● **Listed entries**
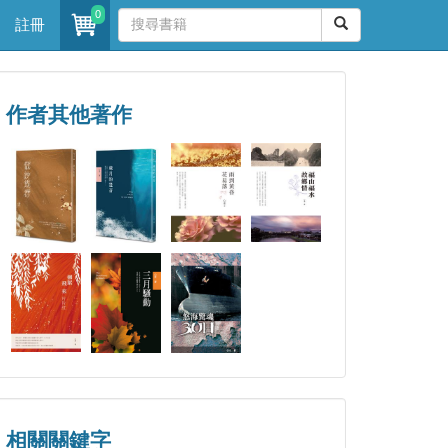
0
註冊
作者其他著作
相關關鍵字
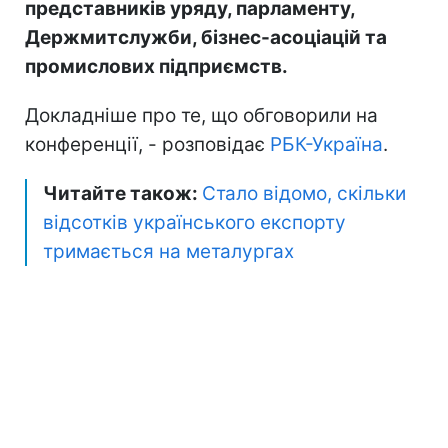
представників уряду, парламенту,
Держмитслужби, бізнес-асоціацій та
промислових підприємств.
Докладніше про те, що обговорили на
конференції, - розповідає
РБК-Україна
.
Читайте також:
Стало відомо, скільки
відсотків українського експорту
тримається на металургах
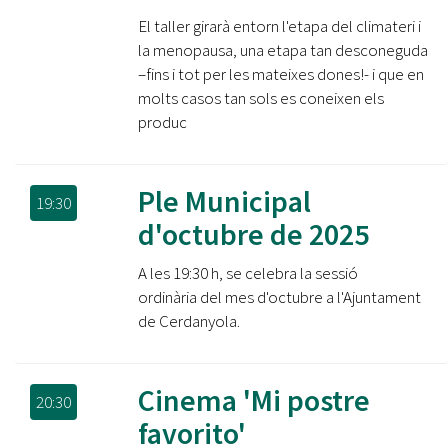
El taller girarà entorn l'etapa del climateri i
la menopausa, una etapa tan desconeguda
–fins i tot per les mateixes dones!- i que en
molts casos tan sols es coneixen els
produc
Ple Municipal
19:30
d'octubre de 2025
A les 19:30 h, se celebra la sessió
ordinària del mes d'octubre a l'Ajuntament
de Cerdanyola.
Cinema 'Mi postre
20:30
favorito'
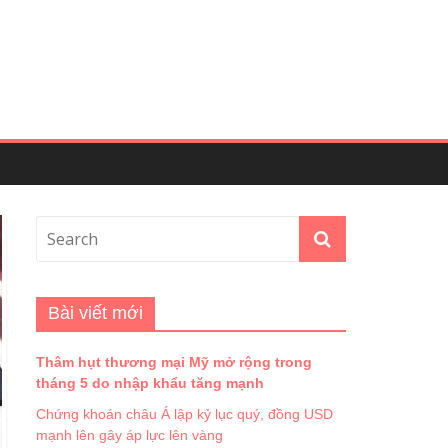
Bài viết mới
Thâm hụt thương mại Mỹ mở rộng trong
tháng 5 do nhập khẩu tăng mạnh
Chứng khoán châu Á lập kỷ lục quý, đồng USD
mạnh lên gây áp lực lên vàng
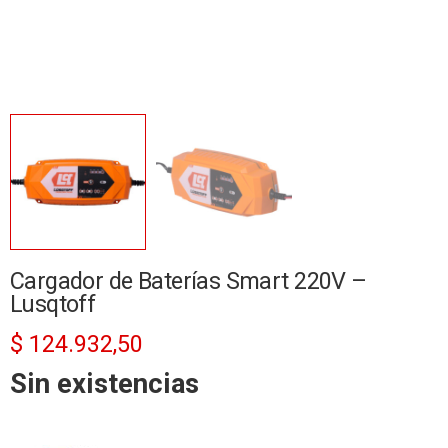
Cargador de Baterías Smart 220V –
Lusqtoff
$
124.932,50
Sin existencias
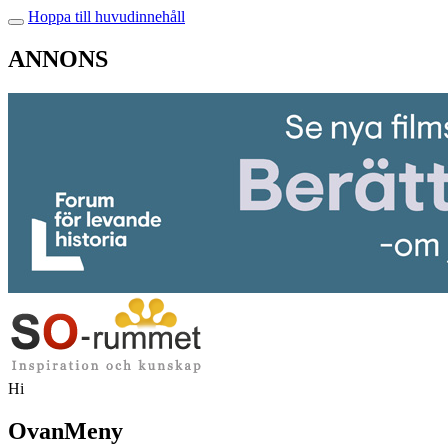
Hoppa till huvudinnehåll
ANNONS
Hi
OvanMeny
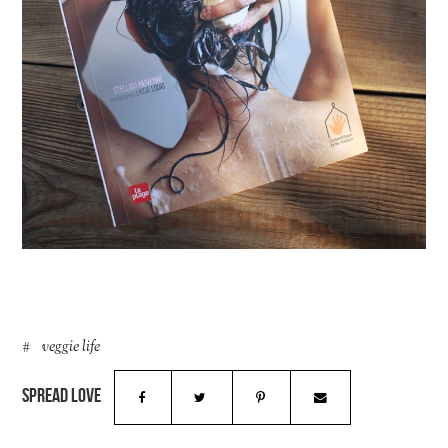
veggie life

● **To-do item**
Copy out every line of the data that includes the word "octubre".

● **Answer area**
d'octubre de 2025
ordinària del mes d'octubre a l'Ajuntament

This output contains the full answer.